In case you have a real large project with millions of users and millions of pages, you will have billions of requests to your application. This is the point where you don't have to think about the "framework" or "technology" your are using in the backend, because they are all the same: Some of them are faster, some of them can handle more "users" at once, and some of them can easily maintained by other developers.
Let's take Facebook for example, they have choosen the worst "technology ever": PHP. Most developers will tell you that you can not create any working application with this scripting language, and they will tell you how brilliant this-or-that technology is. But in fact, it does work, because the only problem you will have with PHP that you need more resources (aka Servers) instead of coding everything in C++.

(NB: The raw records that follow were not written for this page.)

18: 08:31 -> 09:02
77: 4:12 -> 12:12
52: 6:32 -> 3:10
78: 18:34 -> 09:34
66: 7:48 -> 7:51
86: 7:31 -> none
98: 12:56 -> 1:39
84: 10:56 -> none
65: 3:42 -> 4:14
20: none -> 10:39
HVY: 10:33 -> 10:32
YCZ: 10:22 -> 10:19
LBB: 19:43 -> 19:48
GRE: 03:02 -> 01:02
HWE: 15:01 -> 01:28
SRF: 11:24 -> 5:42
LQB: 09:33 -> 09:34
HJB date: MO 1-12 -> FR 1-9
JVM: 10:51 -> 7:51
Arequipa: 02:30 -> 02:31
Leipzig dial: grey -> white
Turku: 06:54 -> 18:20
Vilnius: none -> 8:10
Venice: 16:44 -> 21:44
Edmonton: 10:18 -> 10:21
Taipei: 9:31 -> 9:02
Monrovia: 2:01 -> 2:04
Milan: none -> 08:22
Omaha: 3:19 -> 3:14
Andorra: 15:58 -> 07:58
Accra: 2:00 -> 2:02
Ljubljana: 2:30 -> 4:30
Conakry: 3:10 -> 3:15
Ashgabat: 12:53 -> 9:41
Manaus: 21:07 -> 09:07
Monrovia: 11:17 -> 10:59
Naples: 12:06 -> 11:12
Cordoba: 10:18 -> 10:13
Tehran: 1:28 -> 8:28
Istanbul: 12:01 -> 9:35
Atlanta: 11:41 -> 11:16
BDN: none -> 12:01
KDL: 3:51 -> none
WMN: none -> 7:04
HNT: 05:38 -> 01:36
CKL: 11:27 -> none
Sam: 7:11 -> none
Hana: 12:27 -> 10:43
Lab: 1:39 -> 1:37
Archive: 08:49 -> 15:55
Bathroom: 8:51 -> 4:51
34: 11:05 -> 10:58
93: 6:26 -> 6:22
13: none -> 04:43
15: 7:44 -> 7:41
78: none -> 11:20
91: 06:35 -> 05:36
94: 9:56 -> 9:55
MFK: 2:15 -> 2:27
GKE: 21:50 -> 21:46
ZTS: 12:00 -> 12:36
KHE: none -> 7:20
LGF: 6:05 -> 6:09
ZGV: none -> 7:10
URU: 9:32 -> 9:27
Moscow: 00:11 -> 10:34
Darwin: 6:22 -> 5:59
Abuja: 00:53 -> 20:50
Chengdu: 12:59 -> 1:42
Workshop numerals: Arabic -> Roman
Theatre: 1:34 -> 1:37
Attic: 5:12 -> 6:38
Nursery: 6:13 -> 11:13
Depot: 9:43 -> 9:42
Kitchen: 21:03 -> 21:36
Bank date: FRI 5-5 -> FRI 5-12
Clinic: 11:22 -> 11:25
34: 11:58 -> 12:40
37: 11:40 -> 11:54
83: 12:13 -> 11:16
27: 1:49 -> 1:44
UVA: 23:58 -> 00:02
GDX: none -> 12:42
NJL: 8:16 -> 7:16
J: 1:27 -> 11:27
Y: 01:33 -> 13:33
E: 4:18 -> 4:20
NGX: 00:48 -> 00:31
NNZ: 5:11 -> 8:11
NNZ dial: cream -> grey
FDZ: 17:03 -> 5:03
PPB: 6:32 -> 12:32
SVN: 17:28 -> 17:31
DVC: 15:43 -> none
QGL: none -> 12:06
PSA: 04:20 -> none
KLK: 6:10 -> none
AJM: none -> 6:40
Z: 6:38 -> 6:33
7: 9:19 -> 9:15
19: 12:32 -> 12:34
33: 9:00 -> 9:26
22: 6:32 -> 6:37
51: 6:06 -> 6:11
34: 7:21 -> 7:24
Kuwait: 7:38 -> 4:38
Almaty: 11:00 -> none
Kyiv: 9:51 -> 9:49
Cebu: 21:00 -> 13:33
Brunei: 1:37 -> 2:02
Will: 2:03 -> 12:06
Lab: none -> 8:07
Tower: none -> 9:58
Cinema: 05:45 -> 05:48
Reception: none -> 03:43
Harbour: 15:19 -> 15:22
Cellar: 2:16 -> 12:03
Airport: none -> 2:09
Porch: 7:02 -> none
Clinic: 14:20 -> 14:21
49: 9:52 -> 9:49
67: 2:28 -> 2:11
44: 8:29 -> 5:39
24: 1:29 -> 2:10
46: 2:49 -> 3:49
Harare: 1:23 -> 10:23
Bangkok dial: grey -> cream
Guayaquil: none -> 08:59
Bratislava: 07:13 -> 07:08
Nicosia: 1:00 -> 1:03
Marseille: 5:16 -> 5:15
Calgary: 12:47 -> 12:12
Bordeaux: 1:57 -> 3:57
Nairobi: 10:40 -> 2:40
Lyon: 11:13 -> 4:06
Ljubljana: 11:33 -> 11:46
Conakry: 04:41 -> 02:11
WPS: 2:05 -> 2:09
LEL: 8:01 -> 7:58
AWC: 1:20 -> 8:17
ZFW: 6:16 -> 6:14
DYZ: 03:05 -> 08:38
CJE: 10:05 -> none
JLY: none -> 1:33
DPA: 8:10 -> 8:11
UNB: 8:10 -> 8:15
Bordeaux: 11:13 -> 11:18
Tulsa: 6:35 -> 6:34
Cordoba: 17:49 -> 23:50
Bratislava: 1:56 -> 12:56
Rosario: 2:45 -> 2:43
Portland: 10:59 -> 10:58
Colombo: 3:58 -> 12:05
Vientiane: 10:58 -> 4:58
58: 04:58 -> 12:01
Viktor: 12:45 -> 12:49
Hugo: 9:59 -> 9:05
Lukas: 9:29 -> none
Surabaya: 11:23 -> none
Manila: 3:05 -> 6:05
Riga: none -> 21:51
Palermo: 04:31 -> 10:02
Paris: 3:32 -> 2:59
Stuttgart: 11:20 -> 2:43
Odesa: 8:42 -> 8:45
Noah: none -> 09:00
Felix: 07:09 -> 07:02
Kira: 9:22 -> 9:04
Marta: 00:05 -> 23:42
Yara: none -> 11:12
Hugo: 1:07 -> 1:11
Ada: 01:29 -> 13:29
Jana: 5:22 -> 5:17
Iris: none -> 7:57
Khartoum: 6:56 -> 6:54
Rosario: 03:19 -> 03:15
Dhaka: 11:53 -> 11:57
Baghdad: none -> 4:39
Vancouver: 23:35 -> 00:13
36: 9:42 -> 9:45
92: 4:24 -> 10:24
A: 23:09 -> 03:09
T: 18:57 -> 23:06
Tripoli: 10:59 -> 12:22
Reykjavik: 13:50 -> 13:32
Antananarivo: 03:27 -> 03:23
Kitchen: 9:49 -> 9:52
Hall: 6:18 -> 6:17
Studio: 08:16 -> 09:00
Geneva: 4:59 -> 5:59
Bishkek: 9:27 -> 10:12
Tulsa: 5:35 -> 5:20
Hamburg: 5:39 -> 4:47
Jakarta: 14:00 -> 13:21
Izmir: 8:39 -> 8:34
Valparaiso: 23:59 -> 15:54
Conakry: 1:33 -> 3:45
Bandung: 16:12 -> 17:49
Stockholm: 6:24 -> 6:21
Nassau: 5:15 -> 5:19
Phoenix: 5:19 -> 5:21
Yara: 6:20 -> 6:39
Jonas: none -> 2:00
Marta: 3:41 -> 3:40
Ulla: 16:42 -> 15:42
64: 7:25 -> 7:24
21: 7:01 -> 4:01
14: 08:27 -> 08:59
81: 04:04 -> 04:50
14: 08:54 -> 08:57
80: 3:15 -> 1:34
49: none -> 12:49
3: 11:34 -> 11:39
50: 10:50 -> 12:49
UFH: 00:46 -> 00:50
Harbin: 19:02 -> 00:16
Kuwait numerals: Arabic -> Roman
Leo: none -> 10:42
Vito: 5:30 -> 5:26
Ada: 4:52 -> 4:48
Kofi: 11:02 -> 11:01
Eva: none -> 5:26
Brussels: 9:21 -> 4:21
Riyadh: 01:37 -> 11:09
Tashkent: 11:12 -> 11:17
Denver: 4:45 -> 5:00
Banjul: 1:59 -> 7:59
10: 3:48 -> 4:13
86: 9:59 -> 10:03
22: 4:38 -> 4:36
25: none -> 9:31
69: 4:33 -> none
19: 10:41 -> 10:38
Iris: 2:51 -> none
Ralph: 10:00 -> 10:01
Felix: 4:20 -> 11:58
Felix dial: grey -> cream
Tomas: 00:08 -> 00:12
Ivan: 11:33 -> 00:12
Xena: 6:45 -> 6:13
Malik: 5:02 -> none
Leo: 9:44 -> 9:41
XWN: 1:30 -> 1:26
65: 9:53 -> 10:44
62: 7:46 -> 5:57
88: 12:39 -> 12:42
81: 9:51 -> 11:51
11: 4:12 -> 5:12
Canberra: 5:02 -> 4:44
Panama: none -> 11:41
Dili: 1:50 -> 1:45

But is this really interessting*? FB has more then 180.000 servers running for 1 Billion users. Let's divide this amount by 1000, and you have 180 Servers left for your application you would need fit your requirements. If you are lucky enough to implement your application in the best "framework/technology ever", you still have to run more then 100 servers at once (you need load balancers, replicators for your db's etc).
In short, you need to think about your architecture of your application, because you should always able to switch: A new data storage layer, a new front-end framework, a new back-end framework. You need developers and administrators which are able to work with your choosen technology.
And you must split up your processes: For example, it is a bad idea to send an email directly when clicking a button in the front-end - create a database entry to send a new mail, and let a background task process the mail. This allows you to scale the required resources and won't block any processes.
That's why I have coosen PHP and the Yii-Framework for my current project cyccle.net
I can always change the MySQL Databases in the backend, can change the front-end framework, can change the backend if required (Lighttp instead of Apache, node.js instead PHP, etc.).
Hope this helps you a little bit...
Regards
Sven
http://blog.hasselba.ch
*: Yes, that's why FB implements a PHP compiler to reduce the amount of required servers. But they still use the same technology.